**Task prompt:**
A verbatim reproduction of the lines below, from the line containing "focal_35mm: 49" through the line containing "f_number: 7.1", both ends included, is the whole required output.

**Extracted information:**
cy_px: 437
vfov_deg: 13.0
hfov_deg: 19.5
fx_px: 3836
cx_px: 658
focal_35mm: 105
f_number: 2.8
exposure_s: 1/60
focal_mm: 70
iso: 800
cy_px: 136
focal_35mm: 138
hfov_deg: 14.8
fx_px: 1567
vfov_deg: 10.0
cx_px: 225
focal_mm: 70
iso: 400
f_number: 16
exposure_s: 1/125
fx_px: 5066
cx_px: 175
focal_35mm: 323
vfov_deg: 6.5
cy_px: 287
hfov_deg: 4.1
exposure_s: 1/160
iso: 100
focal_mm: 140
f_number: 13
--
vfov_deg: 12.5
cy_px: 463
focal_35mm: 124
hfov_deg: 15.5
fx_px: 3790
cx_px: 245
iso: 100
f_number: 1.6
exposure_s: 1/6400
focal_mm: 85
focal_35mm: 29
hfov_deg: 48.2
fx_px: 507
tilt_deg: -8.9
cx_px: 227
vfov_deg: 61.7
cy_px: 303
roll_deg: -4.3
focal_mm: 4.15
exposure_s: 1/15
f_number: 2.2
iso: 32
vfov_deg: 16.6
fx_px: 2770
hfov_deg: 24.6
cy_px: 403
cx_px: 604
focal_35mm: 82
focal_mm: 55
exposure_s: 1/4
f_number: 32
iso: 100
==
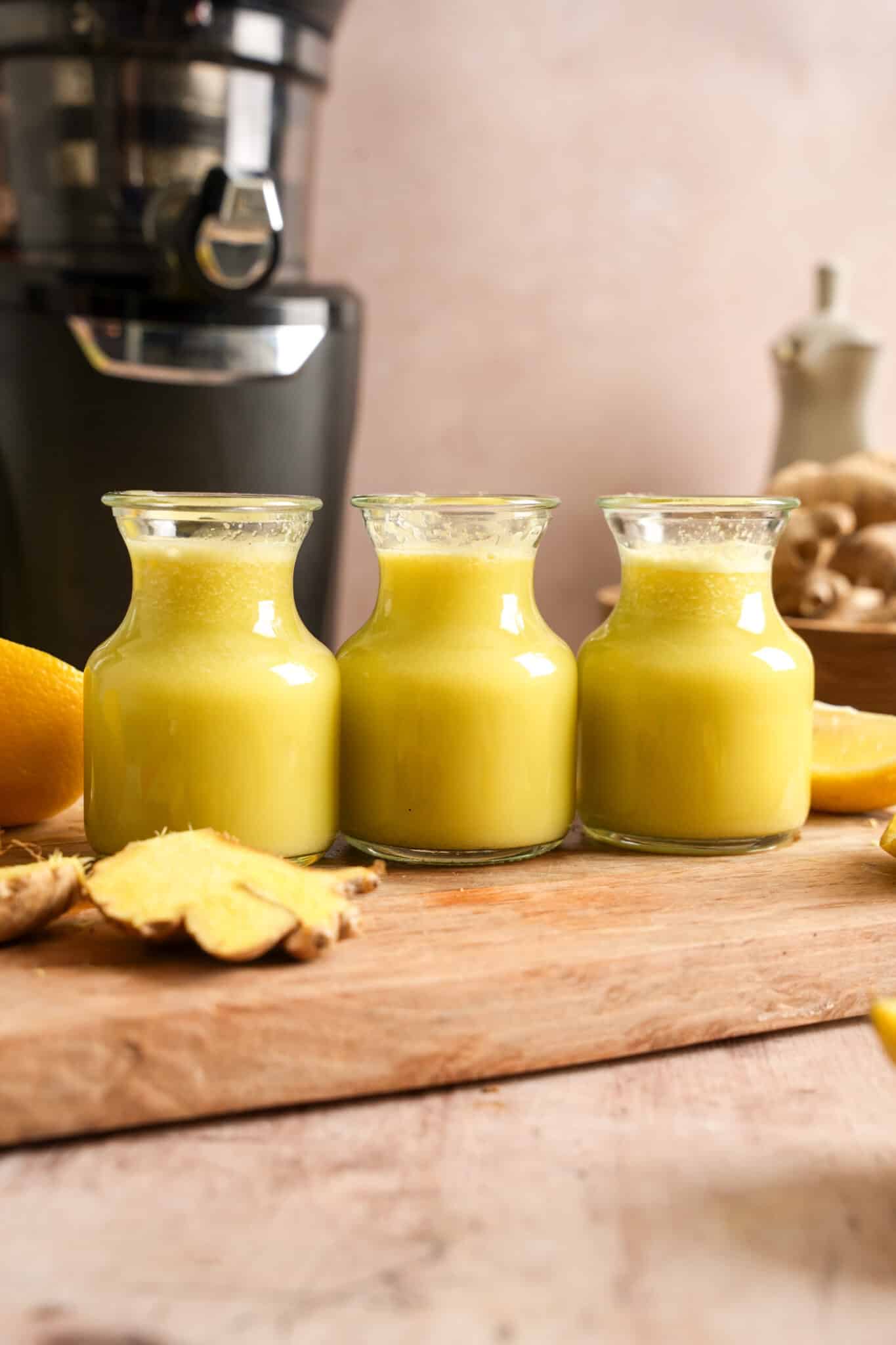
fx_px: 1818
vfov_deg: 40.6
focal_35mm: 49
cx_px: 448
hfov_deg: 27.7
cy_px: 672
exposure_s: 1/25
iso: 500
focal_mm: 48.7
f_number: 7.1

**Task output:**
focal_35mm: 49
cx_px: 448
hfov_deg: 27.7
cy_px: 672
exposure_s: 1/25
iso: 500
focal_mm: 48.7
f_number: 7.1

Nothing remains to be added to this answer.